For many workers, retirement can't come soon enough. You may be yearning for the day you can stop setting the alarm clock and start spending your time however you please, and early retirement may sound like a dream come true.
But that dream can quickly turn into a nightmare if you're not prepared because there's a lot of work that goes into retiring early. It's also not going to be feasible for everyone -- in fact, although half of Americans say they want to retire by age 60, only a third realistically think they can do so, according to a survey from TD Ameritrade.
While retiring early isn't easy, that doesn't mean it's impossible. By following these three steps, you'll be well on your way to ditching that alarm clock forever.
1. Set a savings goal
One of the biggest challenges of early retirement is that you'll need to save more to ensure you have enough cash to last the rest of your life, but you also have less time to build a robust retirement fund. That's why it's crucial to set a savings goal as early as possible to give yourself plenty of time to reach your goal.
How much you need to save will depend on a variety of factors. A few of the most important things to consider, though, are the age you plan to retire, how many years you estimate you'll live in retirement, and the amount you expect to spend each year. Be honest with yourself as you're thinking about the answers to these questions. If you underestimate the amount you'll be spending every year, for example, you may not save enough, and your retirement might be less enjoyable than you'd hoped. Or, if you end up living much longer than you anticipated, you may run out of money long before retirement is over.
Of course, you can't always answer these questions with 100% accuracy. Unexpected expenses will inevitably pop up, and nobody knows exactly how long they'll live. But do your best to come up with as accurate an estimate as possible, because the more thought you put into these questions, the more prepared you'll be.
Once you have all these answers, plug your information into a retirement calculator to see how much you should be trying to save by retirement age. This will be your savings goal.
2. Adjust your budget to save more
Your results from the calculator will not only give you an idea of how much you should save by the time you retire, but also what you need to save every month to achieve that goal. From there, you may need to adjust your budget to find more cash to put toward your retirement fund.
This is often the trickiest part of saving for retirement, and it's even more challenging if you aim to retire early. Depending on how much you have to squirrel away each month, you may need to make some drastic budget cuts. Although that can be overwhelming, try to take it one step at a time.

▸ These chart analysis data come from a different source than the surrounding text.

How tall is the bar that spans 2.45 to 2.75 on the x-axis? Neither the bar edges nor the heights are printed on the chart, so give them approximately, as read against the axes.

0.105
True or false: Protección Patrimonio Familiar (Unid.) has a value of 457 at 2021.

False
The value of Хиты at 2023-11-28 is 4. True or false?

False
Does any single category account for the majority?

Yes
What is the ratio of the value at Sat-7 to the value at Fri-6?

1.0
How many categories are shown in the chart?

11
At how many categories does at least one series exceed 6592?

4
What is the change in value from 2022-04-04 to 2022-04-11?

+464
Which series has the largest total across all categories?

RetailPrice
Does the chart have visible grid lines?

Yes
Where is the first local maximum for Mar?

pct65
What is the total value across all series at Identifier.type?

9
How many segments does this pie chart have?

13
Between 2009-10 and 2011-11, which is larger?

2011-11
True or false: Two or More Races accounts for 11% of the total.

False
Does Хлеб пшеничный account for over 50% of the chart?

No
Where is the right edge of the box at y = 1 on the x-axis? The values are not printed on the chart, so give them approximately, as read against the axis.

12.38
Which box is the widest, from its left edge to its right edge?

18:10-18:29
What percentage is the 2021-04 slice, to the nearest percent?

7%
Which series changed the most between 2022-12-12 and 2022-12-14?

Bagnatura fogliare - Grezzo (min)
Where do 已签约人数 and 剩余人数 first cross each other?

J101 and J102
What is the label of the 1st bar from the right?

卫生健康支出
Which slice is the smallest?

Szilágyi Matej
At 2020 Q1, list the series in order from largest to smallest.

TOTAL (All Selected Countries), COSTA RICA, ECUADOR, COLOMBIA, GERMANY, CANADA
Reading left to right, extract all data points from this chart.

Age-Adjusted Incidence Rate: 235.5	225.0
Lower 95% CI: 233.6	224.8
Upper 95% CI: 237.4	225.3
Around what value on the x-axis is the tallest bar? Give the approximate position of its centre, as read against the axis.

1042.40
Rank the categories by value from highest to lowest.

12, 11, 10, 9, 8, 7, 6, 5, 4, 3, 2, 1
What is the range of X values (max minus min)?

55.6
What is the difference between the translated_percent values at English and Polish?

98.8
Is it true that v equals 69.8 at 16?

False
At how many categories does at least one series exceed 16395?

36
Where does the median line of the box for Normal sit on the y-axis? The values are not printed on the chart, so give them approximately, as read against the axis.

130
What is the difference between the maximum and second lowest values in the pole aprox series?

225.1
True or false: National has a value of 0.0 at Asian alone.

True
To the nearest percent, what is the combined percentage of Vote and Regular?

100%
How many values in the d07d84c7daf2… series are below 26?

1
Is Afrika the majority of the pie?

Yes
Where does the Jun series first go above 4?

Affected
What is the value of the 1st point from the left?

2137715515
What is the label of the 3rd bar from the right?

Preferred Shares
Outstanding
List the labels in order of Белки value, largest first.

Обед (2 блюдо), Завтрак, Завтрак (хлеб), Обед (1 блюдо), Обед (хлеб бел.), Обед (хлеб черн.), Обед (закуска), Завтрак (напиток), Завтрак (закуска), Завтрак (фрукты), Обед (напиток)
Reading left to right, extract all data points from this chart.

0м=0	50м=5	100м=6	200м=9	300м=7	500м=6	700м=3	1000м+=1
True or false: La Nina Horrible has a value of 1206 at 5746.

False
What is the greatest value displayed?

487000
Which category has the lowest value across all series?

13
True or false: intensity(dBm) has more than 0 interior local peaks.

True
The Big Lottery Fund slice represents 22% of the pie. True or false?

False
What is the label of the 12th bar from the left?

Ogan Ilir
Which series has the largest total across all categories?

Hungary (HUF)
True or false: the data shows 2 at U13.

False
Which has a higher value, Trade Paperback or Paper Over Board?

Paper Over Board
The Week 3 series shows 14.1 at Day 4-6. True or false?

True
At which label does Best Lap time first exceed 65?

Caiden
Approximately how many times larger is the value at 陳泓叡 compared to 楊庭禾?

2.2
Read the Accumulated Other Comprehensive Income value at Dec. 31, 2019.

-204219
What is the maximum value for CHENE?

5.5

Begin by tracking your spending so you know exactly where all your money is going. Next, categorize those expenses into different buckets to differentiate the essential costs from the nice-to-have expenses. Try to be as specific as you can, too. For example, rather than lumping all your food costs into one category, break them up into "groceries," "fast food," and "date-night dinners out." You may not be able to slash your spending on groceries, and you might not want to totally eliminate those date-night dinners. But you might be able to avoid fast food, which could save you a good chunk of change.
Comb through each area of your budget to see if you can cut back at least a little in every category. Also, although it may seem counterintuitive, it may be a good idea to continue to splurge on some of your guilty pleasures. Yes, buying that latte every day may not be the best for your wallet. But if it's something you truly enjoy, continuing to spend on the things you love (while still cutting back in other areas) can help you stick to your budget long-term.
3. Don't forget about how early retirement will affect Medicare and Social Security
Medicare and Social Security are designed for workers who retire at the traditional retirement age, which means that if you retire early, you may not be able to take advantage of these services right away.
You won't be eligible to enroll in Medicare until age 65, so if you choose to retire before that, you'll need to find another source of health insurance in the meantime. You may end up needing to buy insurance on your own, which could potentially get very expensive very quickly -- especially if you're enrolling in family coverage. Because you could end up paying far more for insurance in retirement than you did while you were working, it's extra important to make sure you're budgeting for this expense.
You also cannot begin claiming Social Security benefits until at least age 62, so early retirees will need to survive at least a few years making ends meet without help from those monthly checks. In addition, if you file for benefits as soon as you can at age 62, you'll receive smaller checks compared to if you'd waited until your full retirement age (FRA) to claim. In fact, if you have a FRA of 67 and you claim at 62, your checks will be reduced by 30% for the rest of your life. If you plan to retire early, consider how much you'll be relying on Social Security to decide whether you should claim as early as possible or hold off a few more years to earn bigger checks.
Retiring early may be one of the best decisions you ever make, but it's important to do your research and create a plan. The more prepared you are going into retirement, the more enjoyable your senior years will be.